Essays on Photography reprints contributions to the British Journal of Photography made by Conan Doyle between 1881 and 1885, and the editors express the hope that it will appeal to those ‘with an interest ... in his famous creation, Sherlock Holmes’. There is not the slightest reason why it should do anything of the kind. Holmes himself, indeed, might have been interested in the piece called ‘A Few Technical Hints’, since we can well imagine such activities as emulsifying, boiling, washing, coating the plates, drying, and frilling going on in Baker Street. But that there are real ‘nuggets’ here for the dedicated Sherlockian (as the jacket assures us) appears to me to be a wholly perplexing claim. A few nuggets of a sort, however, are scattered among the 33 Uncollected Stories now brought together from the Boy’s Own Paper and other magazine sources by the same editors. Thus at the opening of ‘The Recollections of Captain Wilkie’, an early story of uncertain date, the narrator describes himself as having ‘had the advantage of studying under a Professor in Edinburgh’ who was able ‘to spot a man’s trade or profession by a good look at his exterior’. The critical question raised by the collection, however, is whether the celebrity of Holmes has resulted in an unjust neglect of Conan Doyle’s other fiction – which bulks larger in his total output and was more highly regarded by himself. I rather think not. The romantic stories about Brigadier Gerard still make lively reading, but elsewhere there is little that wears particularly well.

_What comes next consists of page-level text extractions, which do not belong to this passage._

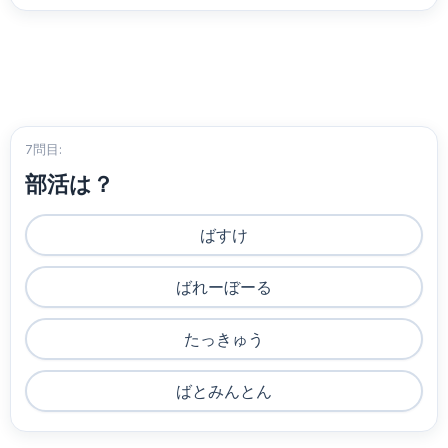
7問目:
部活は？
ばすけ
ばれーぼーる
たっきゅう
ばとみんとん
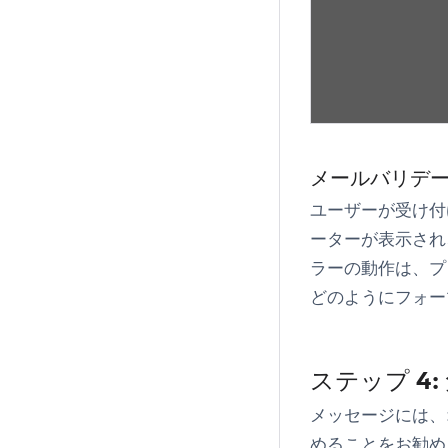
メールバリデ
ユーザーが受け付
ーターが表示され
ラーの動作は、
プ
どのようにフォー
ステップ 4
メッセージには、
めることをお勧め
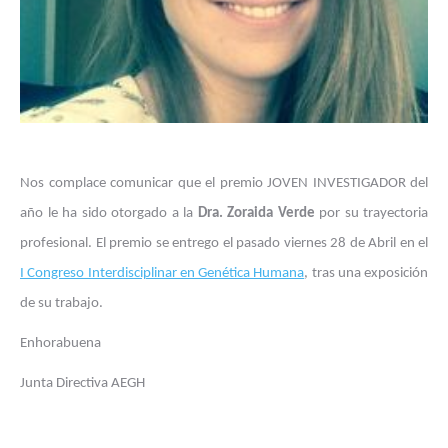
Nos complace comunicar que el premio JOVEN INVESTIGADOR del
año le ha sido otorgado a la
Dra. Zoraida Verde
por su trayectoria
profesional. El premio se entrego el pasado viernes 28 de Abril en el
I Congreso Interdisciplinar en Genética Humana
, tras una exposición
de su trabajo.
Enhorabuena
Junta Directiva AEGH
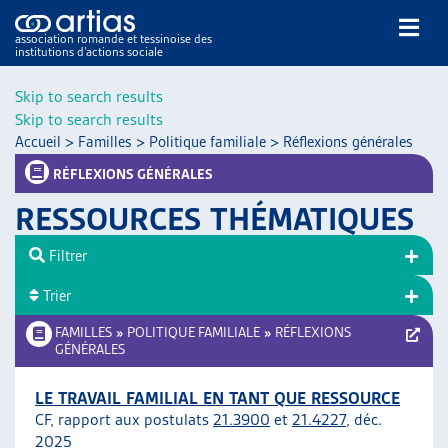
association romande et tessinoise des
institutions d’actions sociale
Rechercher
Skip to search results
Skip to search results
Accueil
>
Familles
>
Politique familiale
>
Réflexions générales
RÉFLEXIONS GÉNÉRALES
RESSOURCES THÉMATIQUES
NOS PUBLICATIONS
Filtrer
ARTICLES
Trier
DOSSIERS DU MOIS
VEILLE
FAMILLES
»
POLITIQUE FAMILIALE
»
RÉFLEXIONS
GÉNÉRALES
RESSOURCES
THÉMATIQUES
LE TRAVAIL FAMILIAL EN TANT QUE RESSOURCE
GUIDE SOCIAL ROMAND
CF, rapport aux postulats
21.3900
et
21.4227
, déc.
AUTRES
2025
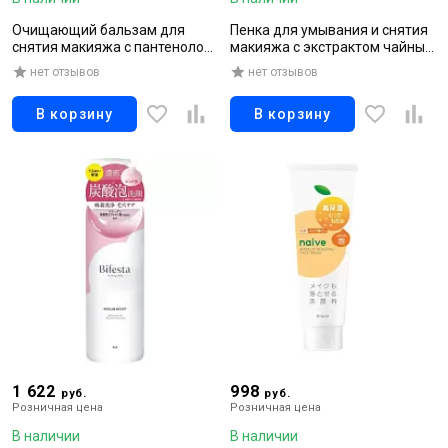
Очищающий бальзам для
Пенка для умывания и снятия
снятия макияжа с пантенолом,
макияжа с экстрактом чайных
100 мл
листьев, 180 гр
нет отзывов
нет отзывов
В корзину
В корзину
1 622
998
руб.
руб.
Розничная цена
Розничная цена
В наличии
В наличии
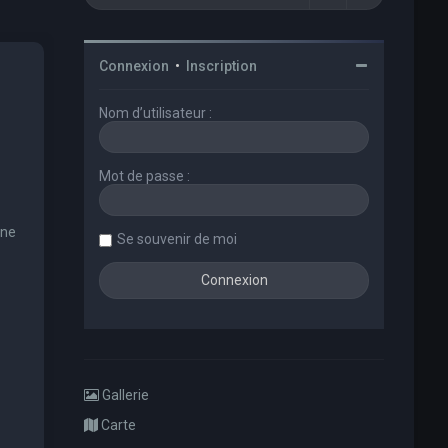
Connexion
•
Inscription
Nom d’utilisateur :
Mot de passe :
une
Se souvenir de moi
Gallerie
Carte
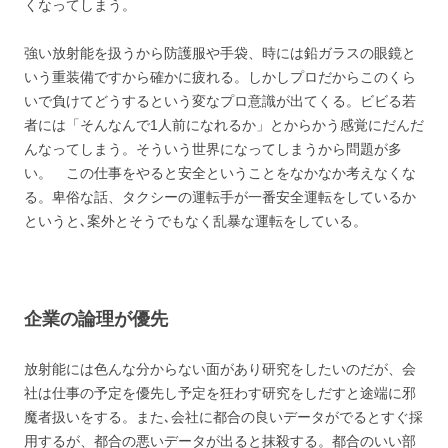
くなってしまう。
強い放射能を扱うから防護服や手袋、時には鉛ガラスの眼鏡と
いう重装備ですから確かに疲れる。しかしプロだからこのくら
いで負けてどうするという変なプロ意識が出てくる。ビビる若
者には「そんなんで1人前になれるか」とからかう感覚にだんだ
んなってしまう。そういう世界になってしまうから問題が多
い。 この仕事をやると安全ということをなかなか考えなくな
る。卑俗な話、タクシーの運転手が一番安全運転をしているか
というと､案外とそうでもなく乱暴な運転をしている。
企業の論理が優先
放射能には色んな分からない面があり研究をしたいのだが、会
社は仕事の予定を優先し予定を狂わす研究をしだすと途端に邪
魔者扱いをする。また､会社に都合の良いデータがでるとすぐ採
用するが、都合の悪いデータが出ると抹殺する。都合のいい部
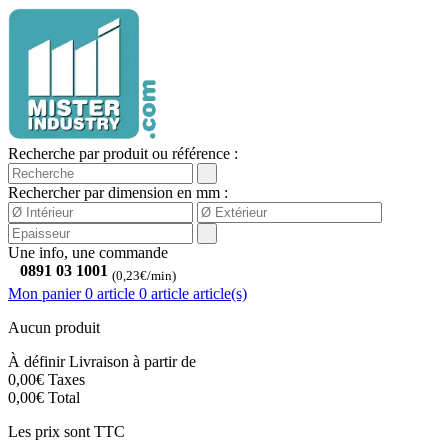
Recherche par produit ou référence :
Rechercher par dimension en mm :
Une info, une commande
0891 03 1001
(0,23€/min)
Mon panier
0 article
0
article
article(s)
Aucun produit
À définir
Livraison à partir de
0,00€
Taxes
0,00€
Total
Les prix sont TTC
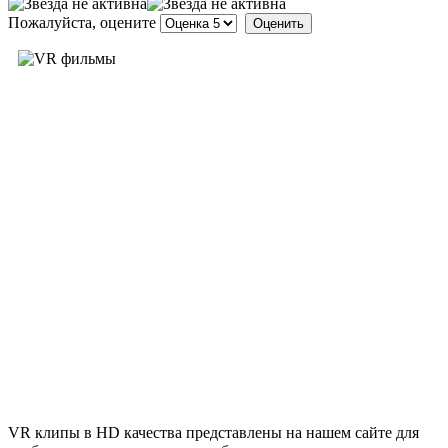
Пожалуйста, оцените
VR клипы в HD качества представлены на нашем сайте для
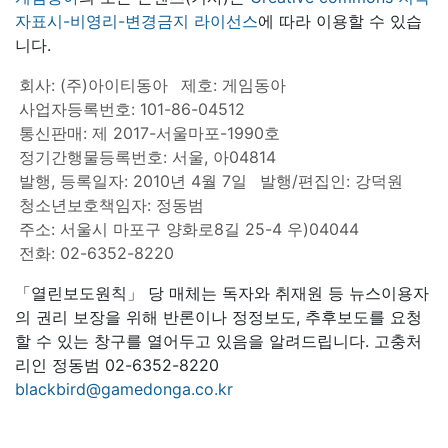
자표시-비영리-변경금지 라이선스
에 따라 이용할 수 있습
니다.
회사: (주)아이티동아
제호: 게임동아
사업자등록번호: 101-86-04512
통신판매: 제 2017-서울마포-1990호
정기간행물등록번호: 서울, 아04814
발행, 등록일자: 2010년 4월 7일
발행/편집인: 강덕원
청소년보호책임자: 정동범
주소: 서울시 마포구 양화로8길 25-4 우)04044
전화: 02-6352-8220
「열린보도원칙」 당 매체는 독자와 취재원 등 뉴스이용자
의 권리 보장을 위해 반론이나 정정보도, 추후보도를 요청
할 수 있는 창구를 열어두고 있음을 알려드립니다. 고충처
리인 정동범 02-6352-8220
blackbird@gamedonga.co.kr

Charles Osborne’s labours on behalf of Agatha Christie are almost as exhaustive as Mr Edwards’s on behalf of Conan Doyle. Again there is a striking title. There is an even more striking dust-cover: this one a splendidly mysterious multi-coloured creation in a surrealist/romantic mode. There are 69 illustrations, in 29 of which Dame Agatha makes an appearance. Nearly eighty novels are discussed, and there is much about some 150 short stories, numerous plays and films, and even a volume of stories and poems on religious themes. This is essentially the kind of book that in scholarly circles is described as performing a service. No serious student of the life and works of Agatha Christie can afford to be without it, but perhaps for consultation rather than perusal. Mr Osborne makes a gallant attempt to give away no secrets, and thus, it seems to me, mistakenly confounds himself with mere reviewers. Systematically to conceal the core of a story is surely to hamstring effective critical discussion. About absurdities encountered in the course of his researches he is decorously poker-faced. Thus he reports unsmilingly that in an American journal with the impressive title of Discourse Agatha Christie’s Endless Night is compared with Henry James’s The Wings of the Dove. Who – we may murmur – cares who killed Milly Theale?